According to latest figures from global humanitarian agencies, the conflict has killed more than 50,000 people and displaced 14 million individuals, representing nearly a quarter of the entire population. In the massive vacuum left by the sudden closure of domestic pharmaceutical companies, illicit smuggling networks have flourished, flooding local markets with unregulated drugs known as "Boko" medicines. These include critical intravenous malaria medications brought across porous borders without proper temperature monitoring or quality authorization. Because these items completely bypass necessary refrigeration during transit, they frequently degrade, rendering them entirely ineffective or lethally toxic to desperate patients.
In local pharmacies operating on the outskirts of Omdurman, patients face the double threat of exorbitant black-market prices and life-threatening quality issues. Local pharmacists warn that administering improperly stored or degraded smuggled injections directly bypasses the body`s natural defenses, rapidly inducing severe bloodstream infections, systemic shock, or sudden death. The ongoing violence has effectively dismantled decades of medical self-reliance in the country. Before the conflict, local production lines managed to manufacture vast quantities of chronic disease medications, including treatments for blood pressure and diabetes. Today, those operations are completely silent, leaving millions exposed to a shattered medical ecosystem.

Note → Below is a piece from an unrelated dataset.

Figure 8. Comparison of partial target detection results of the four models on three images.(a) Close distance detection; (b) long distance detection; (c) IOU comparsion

A World Health Organization public health situation analysis revealed that approximately 40 percent of health facilities nationwide are completely nonoperational. The regional breakdown remains even more severe, with 87 percent of facilities permanently closed in Khartoum and 85 percent shut down across North Kordofan. Government officials at the National Medical Supplies Fund admitted that main central warehouses at their headquarters have completely collapsed due to targeted shellings. Furthermore, international aid deliveries from neighboring countries face immense logistical delays, often taking up to 90 days to transit from Cameroon via Chad to remote regions like Darfur. Compounding these delays, armed factions routinely loot remaining pharmacies and assault medical personnel.

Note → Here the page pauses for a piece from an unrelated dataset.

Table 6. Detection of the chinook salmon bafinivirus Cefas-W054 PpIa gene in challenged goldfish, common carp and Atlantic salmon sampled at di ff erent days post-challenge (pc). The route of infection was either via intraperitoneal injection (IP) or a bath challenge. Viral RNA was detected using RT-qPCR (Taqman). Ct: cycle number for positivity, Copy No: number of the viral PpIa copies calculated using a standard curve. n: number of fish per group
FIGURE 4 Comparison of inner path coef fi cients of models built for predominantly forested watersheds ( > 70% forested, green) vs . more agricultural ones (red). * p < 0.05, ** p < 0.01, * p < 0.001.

Recent weeks have seen systematic attacks on the country`s dwindling medical spaces, including a devastating drone strike on Al-Daein Teaching Hospital in East Darfur that killed 64 people. Another drone attack on Al-Jabalain Hospital in White Nile state killed ten staff members, including the facility`s director while he was performing active surgery. WHO Director-General Tedros Adhanom Ghebreyesus recently issued an urgent warning, stating that Sudan is confronting one of the gravest public health emergencies in the modern world. He heavily emphasized that the country cannot endure this spiraling humanitarian tragedy alone without immediate international intervention and renewed solidarity.